Morocco Tales 7: "Pain and Couscous at 7,000 feet"
Recovering from long trek in the Atlas Mountains in Marrakesh...
After countless days weaving in and out of the markets, stuffing ourselves with soup and salad, and choking on the exhaust fumes of Marrakesh, Mom and I decided to escape from the city for a couple of days and go trekking in the High Atlas before Steve arrives in Morocco.
Our original plan was to go half way up Jebel Toubkal, Morocco's highest mountain, spend the night in a refuge there and return the following day. It's still the middle of the winter here, however, and much of Toubkal is covered in ice and snow, requiring crampons and mountaineering experience. Our guide Mohammed instead recommended that we take an alternate route to a nearby 'valley' and stay in one of the Berber villages there.
"We'd love to do a nice hike through a 'Valley!'" we said rather naively.
It sounded quite reasonable and refreshing to me and Mom....evoking serene images of walking along a cascading river, stopping for hot tea and biscuits, listening to the birds, and photographing the changing countryside.
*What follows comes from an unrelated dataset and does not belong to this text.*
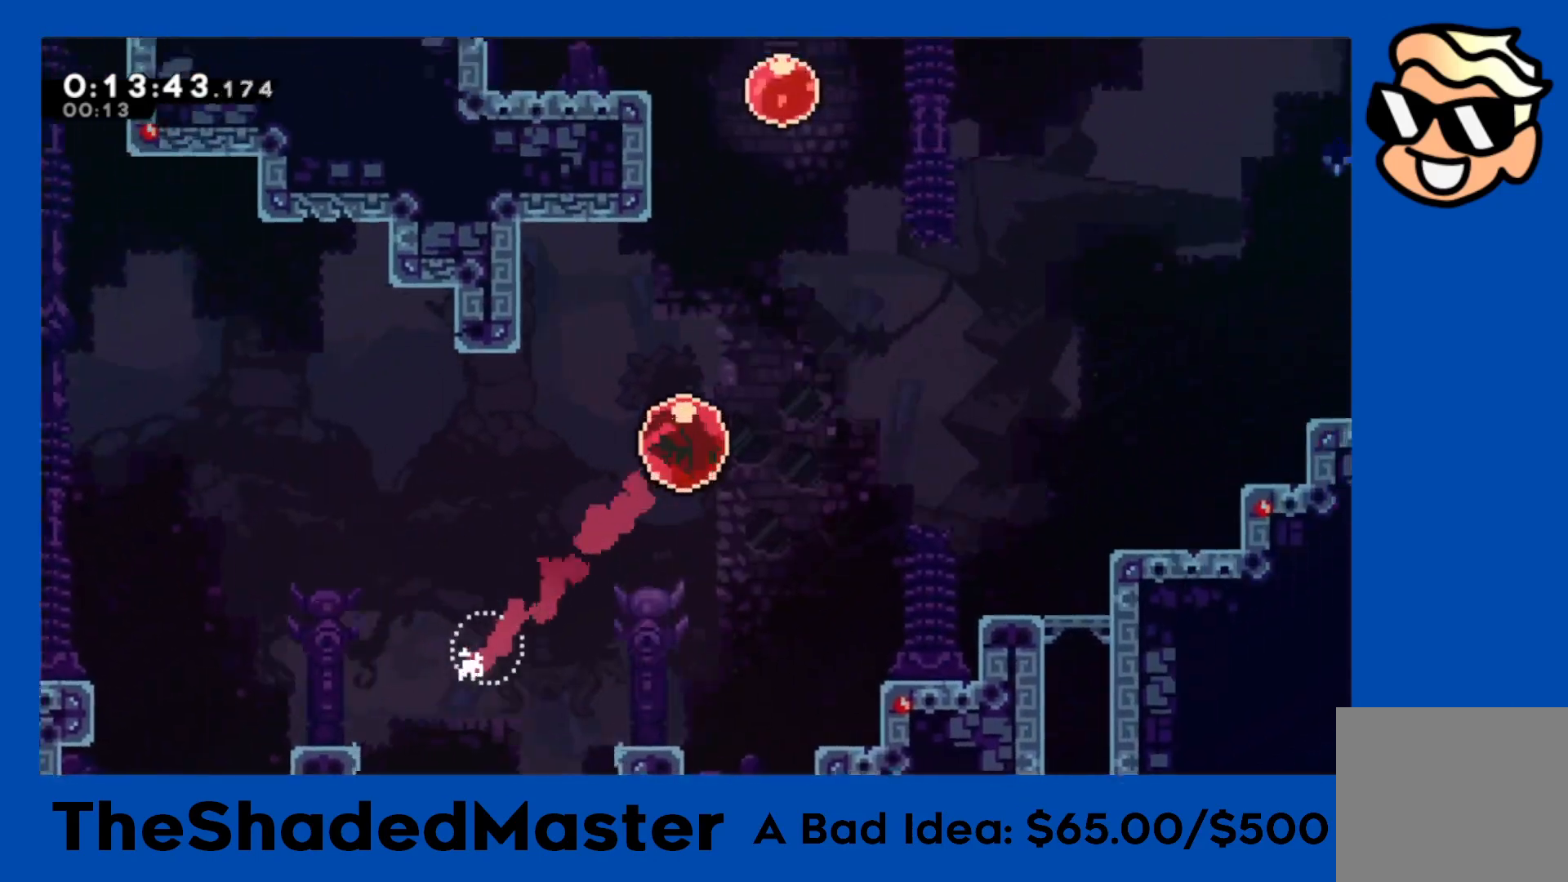
{"buttons": ["R1", "DPAD_UP"], "left_stick": "center", "events": [[233, "DPAD_LEFT", "down"], [267, "DPAD_UP", "down"], [283, "SQUARE", "down"], [450, "DPAD_LEFT", "up"], [450, "SQUARE", "up"]]}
Although we absolutely love trekking around the world I now admit that there's some sort of amnesia that occurs shortly after all of our trips...where we forget how the word "hill," when used by either a highland local or any author of a Lonely Planet trekking guide (those bastard sandbaggers!) actually translates into enormous mountains we'd never attempt climbing at home, where "three-hour walks" translate into five hour-long grueling climbs uphill, where we forget how cold it really is to sleep in January at high altitude in buidings without heat on old mattresses beneath used blankets wearing fleece hats and long underwear as a bitter wind blows through the cracks of a window, of how dirty your hands and nails become no matter how many handiwipes you use and blacken, and how tired your entire being is at the end of the day when you want to collapse in a heap of fleece clutching a cup of tea in one hand and a bottle of ibuprofen in the other.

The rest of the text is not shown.